Die neue Führung der Hamas
Die palästinensische Organisation Hamas gab die Wahl von Khalil al-Hayya zum Leiter ihres politischen Amtes bekannt. Die Stelle war seit Oktober 2024 vakant, als Yahya Sinwar bei einem israelischen Einsatz in Rafah getötet wurde.
Al-Hayya setzte sich in einer internen Abstimmung gegen Khaled Mashal durch, die die Organisation als „aus Sicherheitsgründen äußerst komplex und geheim“ bezeichnete. Auch Vertreter von in israelischen Gefängnissen inhaftierten Palästinensern nahmen teil.

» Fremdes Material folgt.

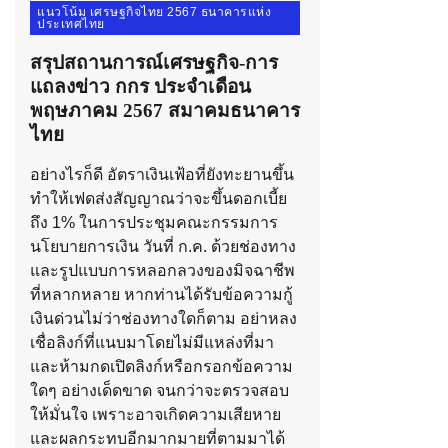
แนวโน้ม เศรษฐกิจไทย 2567 ธนาคารแห่ง
ประเทศไทย
สรุปสถานการณ์เศรษฐกิจ-การ
แถลงข่าว กกร ประจำเดือน
พฤษภาคม 2567 สมาคมธนาคาร
ไทย
อย่างไรก็ดี อัตราเงินเฟ้อที่ยังทะยานขึ้น
ทำให้เฟดส่งสัญญาณว่าจะขึ้นดอกเบี้ย
ถึง 1% ในการประชุมคณะกรรมการ
นโยบายการเงิน วันที่ ก.ค. ด้วยช่องทาง
และรูปแบบการหลอกลวงของมิจฉาชีพ
ที่หลากหลาย หากท่านได้รับข้อความกู้
เงินด่วนไม่ว่าช่องทางใดก็ตาม อย่าหลง
เชื่อลิงก์ที่แนบมาโดยไม่มีแหล่งที่มา
และห้ามกดเปิดลิงก์หรือกรอกข้อความ
ใดๆ อย่างเด็ดขาด จนกว่าจะตรวจสอบ
ให้มั่นใจ เพราะอาจเกิดความเสียหาย
และผลกระทบอีกมากมายที่ตามมาได้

Laut internen Quellen, die von Behörden zitiert wurden, gewann Al-Hayya „mit überwältigender Mehrheit“. Die katarische Zeitung Al-Araby berichtete jedoch unter Berufung auf eine andere Quelle der Bewegung, dass der Unterschied „kaum eine Stimme“ betrug.
Kontinuität in der politischen Linie
Die Ernennung von Al-Hayya impliziert eine Kontinuität der Strategie von Sinwar und dem früheren Führer Ismail Haniyeh, der im Juli 2024 ebenfalls bei einer israelischen Operation in Teheran ums Leben kam. Beide hielten an der Linie mit der vom Iran angeführten sogenannten „Achse des Widerstands“ fest, obwohl die Hamas über eine sunnitische Mehrheit verfügt.

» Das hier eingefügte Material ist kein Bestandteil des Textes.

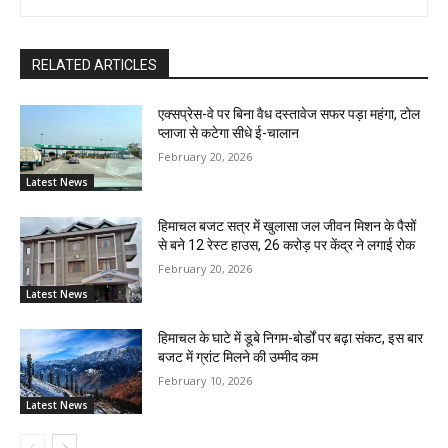
RELATED ARTICLES
एक्सप्रेस-वे पर बिना वैध दस्तावेज सफर पड़ा महंगा, टोल
प्लाजा से कटेगा सीधे ई-चालान
February 20, 2026
Latest News
हिमाचल बजट सत्र में खुलासा जल जीवन मिशन के पैसों
से बने 12 रेस्ट हाउस, 26 करोड़ पर केंद्र ने लगाई रोक
February 20, 2026
Latest News
हिमाचल के घाटे में डूबे निगम-बोर्डों पर बढ़ा संकट, इस बार
बजट में ग्रांट मिलने की उम्मीद कम
February 10, 2026
Latest News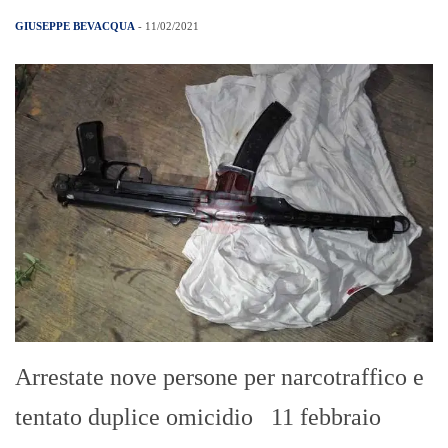
GIUSEPPE BEVACQUA
- 11/02/2021
Arrestate nove persone per narcotraffico e
tentato duplice omicidio 11 febbraio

Seine Ankunft stärkt Gaza als zentrale Achse der palästinensischen Sache, im Gegensatz zur Strömung von Mashal, der im Westjordanland geboren wurde und als näher an Katar und der Türkei angesehen wird. Während seiner Amtszeit bis 2017 brach Mashal mit dem syrischen Präsidenten Bashar al Assad und distanzierte die Bewegung von der iranischen Achse.

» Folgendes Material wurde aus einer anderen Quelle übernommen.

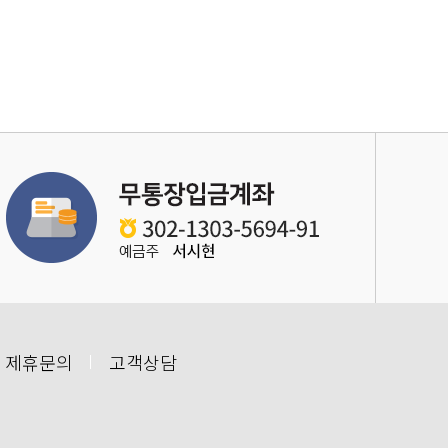
 제휴문의
고객상담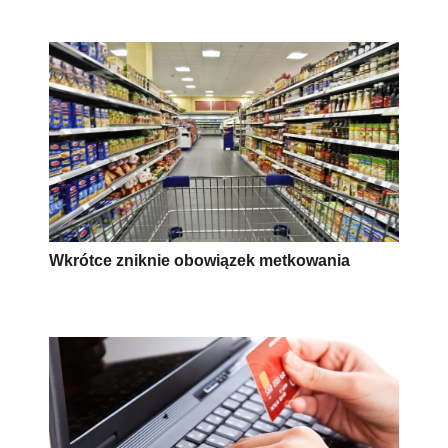
Wkrótce zniknie obowiązek metkowania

Gleichzeitig hat die Hamas ihre Präsenz in ihrem Hauptquartier in Istanbul verstärkt, zum Nachteil ihres Zentrums in Doha.
Auswirkungen auf die Verhandlungen mit Israel
Al-Hayya, 64, ist Gründer der Hamas und war Sinwars oberster Stellvertreter in Gaza. Vor dem 7. Oktober verließ er auf Anweisung von Sinwar den Gazastreifen, um die Geschäfte vom Ausland aus zu regeln. Nach Angaben der New York Times besprach er im Juli 2023 Angriffspläne mit einem General der iranischen Revolutionsgarde.
Er hat mehrere Angriffe überlebt, die Israel zugeschrieben werden, darunter einen in Doha im September 2025, bei dem sein Sohn Hamman starb. Drei weitere Kinder starben ebenfalls bei israelischen Angriffen.
Derzeit ist Al-Hayya der Hauptverhandlungspartner der Hamas bei indirekten Kontakten mit Israel, die im vergangenen Oktober zu einem Waffenstillstandsabkommen und der Freilassung von Geiseln führten. Er hat sich persönlich mit den US-Gesandten Steve Witkoff und Jared Kushner getroffen.
In den laufenden Gesprächen in Kairo vertritt Al-Hayya eine unflexible Position und lehnt die Entwaffnung der Hamas ab. Nach verschiedenen Einschätzungen könnte die Pattsituation zu einer neuen israelischen Offensive auf dem Gazastreifen führen.